EXCERPT TO READ:
PR tree-optimization/108356 - Ranger cache - always use range_from_dom when updating.

Message ID 4edb00e2-4691-bdd4-1b4d-12e6b9983ad7@redhat.com
State New
Headers
Series PR tree-optimization/108356 - Ranger cache - always use range_from_dom when updating. |

Commit Message

Andrew MacLeod Jan. 31, 2023, 8:10 p.m. UTC
  This turned out to be a more interesting problem than I wanted.

the situation boils down to:

<bb 10>
# g_5 = PHI <0(2), 2(8)>
   if (g_5 <= 1)
     goto <bb 4>; [INV]

<bb 4> :
   if (g_5 != 0)
     goto <bb 7>; [INV]
   else
     goto <bb 8>; [INV]

   <bb 7> :
   c = 0;

   <bb 8> :
     goto <bb 10>; [INV]

  We globally know that g_5 is [0,0][2,2]
we also know that 10->4 , g_5 will be [0,0]
Which means we also know that that the branch in bb_4 will never be 
taken, and will always go to bb 8.
THis is all processed in EVRP, the branch is changed, and the next time 
VRP is called, we blow the block with c = 0 like we want...

Unfortunately it doesnt happen within EVRP because when this updated 
range for g_5 is propagated in the cache, it was tripping over a shotcut 
which tried to avoid using lookups when it thinks it didnt matter, and 
would occasionally drop back to the global range.

In particular, the cache had originally propagated [0,0][2,2] as the on 
entry range to bb8. when we rewrite the branch, we mark 4->7 and 7->8  
as unexecutable edges, then propagate the new range for g_5..  This 
requires recalculating the existing range on entry to bb8.

It properly picked up [0,0] from 4->8, but when the cache query checked 
the range from 7->8, it discovered that no value was yet set, so instead 
of looking it up, it fell back to the global range of [0,0][2,2].  If it 
properly calculates that edge instead, it comes up with UNDEFINED (as it 
is unexecutable) and results in [0,0]... and EVRP then also removes the 
block is c = 0 in.

By picking up the global value, it still thought 2 was a possibility 
later on, and a single VRP pass couldn't eliminate the branch ultimately 
leading to the store... it required a second one with the adjusted CFG 
to catch it.

This patch tells the cache to always do a read-only scan of the 
dominator tree to find the nearest actual value and use that instead.  
This may solve other lingering weird propagation issues.

I also ran a performance run on this change. It does slow VRP by down 
about 1%, but the overall change is nominal at around 0.05%.

Bootstraps on x86_64-pc-linux-gnu with no regressions.  OK?

RECORD LIST:
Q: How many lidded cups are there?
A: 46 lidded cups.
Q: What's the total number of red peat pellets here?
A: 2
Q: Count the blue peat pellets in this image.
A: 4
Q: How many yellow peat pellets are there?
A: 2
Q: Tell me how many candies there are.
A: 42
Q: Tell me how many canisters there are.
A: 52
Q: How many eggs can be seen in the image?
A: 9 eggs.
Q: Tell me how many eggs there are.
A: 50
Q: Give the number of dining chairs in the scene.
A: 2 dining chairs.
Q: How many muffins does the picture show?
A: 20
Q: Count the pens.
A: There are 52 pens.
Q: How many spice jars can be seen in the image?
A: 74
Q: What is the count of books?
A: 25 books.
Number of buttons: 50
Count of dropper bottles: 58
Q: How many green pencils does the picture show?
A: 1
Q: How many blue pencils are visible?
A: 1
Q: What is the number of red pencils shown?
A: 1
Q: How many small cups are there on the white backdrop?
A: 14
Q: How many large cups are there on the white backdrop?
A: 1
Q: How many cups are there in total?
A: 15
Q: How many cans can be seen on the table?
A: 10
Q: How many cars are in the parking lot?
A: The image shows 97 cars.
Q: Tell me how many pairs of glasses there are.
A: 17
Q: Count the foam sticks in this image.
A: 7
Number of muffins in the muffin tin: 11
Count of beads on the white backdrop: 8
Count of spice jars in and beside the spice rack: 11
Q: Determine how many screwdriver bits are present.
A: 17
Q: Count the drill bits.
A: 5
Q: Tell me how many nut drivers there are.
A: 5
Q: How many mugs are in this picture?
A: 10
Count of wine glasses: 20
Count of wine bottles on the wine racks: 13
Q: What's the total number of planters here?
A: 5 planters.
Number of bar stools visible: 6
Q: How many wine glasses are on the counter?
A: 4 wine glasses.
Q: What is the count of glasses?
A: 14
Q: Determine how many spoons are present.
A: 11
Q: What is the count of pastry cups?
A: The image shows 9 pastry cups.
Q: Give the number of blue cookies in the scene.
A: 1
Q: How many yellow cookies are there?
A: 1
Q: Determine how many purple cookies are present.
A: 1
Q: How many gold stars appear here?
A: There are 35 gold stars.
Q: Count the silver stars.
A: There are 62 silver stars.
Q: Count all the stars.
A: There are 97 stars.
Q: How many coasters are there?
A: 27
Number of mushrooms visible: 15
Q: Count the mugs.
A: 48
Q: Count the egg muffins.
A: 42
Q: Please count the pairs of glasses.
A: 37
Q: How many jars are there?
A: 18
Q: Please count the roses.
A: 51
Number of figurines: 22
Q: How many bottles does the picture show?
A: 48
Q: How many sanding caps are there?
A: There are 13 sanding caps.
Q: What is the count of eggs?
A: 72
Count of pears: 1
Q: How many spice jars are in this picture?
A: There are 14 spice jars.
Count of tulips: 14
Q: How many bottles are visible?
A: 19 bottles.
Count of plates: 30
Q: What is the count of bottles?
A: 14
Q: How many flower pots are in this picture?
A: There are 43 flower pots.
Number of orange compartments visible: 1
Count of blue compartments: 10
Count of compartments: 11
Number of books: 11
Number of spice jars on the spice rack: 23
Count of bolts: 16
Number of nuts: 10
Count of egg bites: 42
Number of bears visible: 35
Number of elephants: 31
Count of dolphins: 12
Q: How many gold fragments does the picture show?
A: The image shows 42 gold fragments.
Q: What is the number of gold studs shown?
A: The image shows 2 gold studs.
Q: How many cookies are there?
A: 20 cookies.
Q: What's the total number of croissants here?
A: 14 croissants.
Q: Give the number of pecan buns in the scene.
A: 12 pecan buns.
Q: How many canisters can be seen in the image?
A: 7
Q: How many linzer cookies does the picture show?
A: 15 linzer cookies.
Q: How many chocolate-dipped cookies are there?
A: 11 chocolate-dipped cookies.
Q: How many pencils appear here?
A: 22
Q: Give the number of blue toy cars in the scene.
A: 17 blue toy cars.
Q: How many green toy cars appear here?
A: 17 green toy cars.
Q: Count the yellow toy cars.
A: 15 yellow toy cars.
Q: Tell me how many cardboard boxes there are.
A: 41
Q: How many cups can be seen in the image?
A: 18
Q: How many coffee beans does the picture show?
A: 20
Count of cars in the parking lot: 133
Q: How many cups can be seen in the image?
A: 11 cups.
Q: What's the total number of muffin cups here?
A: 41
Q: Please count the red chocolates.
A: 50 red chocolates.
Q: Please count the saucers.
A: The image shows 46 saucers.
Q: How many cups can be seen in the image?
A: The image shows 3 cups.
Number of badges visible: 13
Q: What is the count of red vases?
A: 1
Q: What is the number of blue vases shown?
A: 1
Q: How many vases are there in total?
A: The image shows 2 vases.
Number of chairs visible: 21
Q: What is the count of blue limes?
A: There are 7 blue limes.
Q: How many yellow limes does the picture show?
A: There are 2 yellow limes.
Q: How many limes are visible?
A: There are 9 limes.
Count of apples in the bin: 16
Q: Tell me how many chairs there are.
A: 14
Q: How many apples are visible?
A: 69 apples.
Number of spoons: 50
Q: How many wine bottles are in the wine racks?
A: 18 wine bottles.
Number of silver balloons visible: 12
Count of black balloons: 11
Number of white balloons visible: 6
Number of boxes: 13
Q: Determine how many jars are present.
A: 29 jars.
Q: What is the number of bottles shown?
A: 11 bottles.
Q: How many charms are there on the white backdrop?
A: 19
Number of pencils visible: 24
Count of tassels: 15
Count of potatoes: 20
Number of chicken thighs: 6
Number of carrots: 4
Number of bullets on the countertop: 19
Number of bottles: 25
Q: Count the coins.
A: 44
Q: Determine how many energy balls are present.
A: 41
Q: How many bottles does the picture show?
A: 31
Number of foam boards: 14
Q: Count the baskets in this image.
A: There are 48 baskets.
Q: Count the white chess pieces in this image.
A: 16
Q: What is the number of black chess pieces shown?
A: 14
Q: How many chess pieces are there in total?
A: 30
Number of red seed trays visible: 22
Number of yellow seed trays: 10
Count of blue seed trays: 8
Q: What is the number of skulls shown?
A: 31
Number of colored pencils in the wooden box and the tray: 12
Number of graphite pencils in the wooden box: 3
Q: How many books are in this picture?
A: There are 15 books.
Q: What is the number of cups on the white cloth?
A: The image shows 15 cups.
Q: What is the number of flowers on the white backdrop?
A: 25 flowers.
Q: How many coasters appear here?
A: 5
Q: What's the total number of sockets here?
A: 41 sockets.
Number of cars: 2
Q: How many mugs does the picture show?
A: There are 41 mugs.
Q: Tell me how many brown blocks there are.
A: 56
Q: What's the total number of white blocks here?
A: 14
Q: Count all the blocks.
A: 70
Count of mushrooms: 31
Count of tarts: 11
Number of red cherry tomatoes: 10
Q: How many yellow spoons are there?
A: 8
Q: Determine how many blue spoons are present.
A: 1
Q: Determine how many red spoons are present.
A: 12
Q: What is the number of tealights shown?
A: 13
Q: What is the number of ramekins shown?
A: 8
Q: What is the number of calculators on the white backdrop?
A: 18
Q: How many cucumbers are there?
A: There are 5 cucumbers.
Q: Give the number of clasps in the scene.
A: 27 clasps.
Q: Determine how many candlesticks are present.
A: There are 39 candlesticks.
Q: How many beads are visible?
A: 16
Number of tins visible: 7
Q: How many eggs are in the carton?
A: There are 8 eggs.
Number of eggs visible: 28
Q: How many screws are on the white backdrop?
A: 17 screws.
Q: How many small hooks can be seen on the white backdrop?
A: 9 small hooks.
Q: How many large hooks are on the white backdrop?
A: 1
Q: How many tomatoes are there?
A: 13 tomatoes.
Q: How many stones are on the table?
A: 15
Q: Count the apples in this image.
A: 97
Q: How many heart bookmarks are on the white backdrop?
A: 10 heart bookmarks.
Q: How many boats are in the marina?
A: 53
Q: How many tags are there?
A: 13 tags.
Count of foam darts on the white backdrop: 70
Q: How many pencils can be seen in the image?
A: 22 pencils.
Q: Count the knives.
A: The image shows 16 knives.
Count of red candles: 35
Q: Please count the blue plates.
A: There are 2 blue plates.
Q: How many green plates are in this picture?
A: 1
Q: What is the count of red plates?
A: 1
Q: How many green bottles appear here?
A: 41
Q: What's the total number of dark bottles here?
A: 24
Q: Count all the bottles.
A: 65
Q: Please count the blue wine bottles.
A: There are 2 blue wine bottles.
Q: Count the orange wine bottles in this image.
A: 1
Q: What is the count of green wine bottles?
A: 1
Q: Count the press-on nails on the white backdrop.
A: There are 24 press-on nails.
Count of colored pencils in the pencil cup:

AIM: Please state how much the change described in the patch message slows VRP.

THE OUTPUT: It slows VRP by about 1%.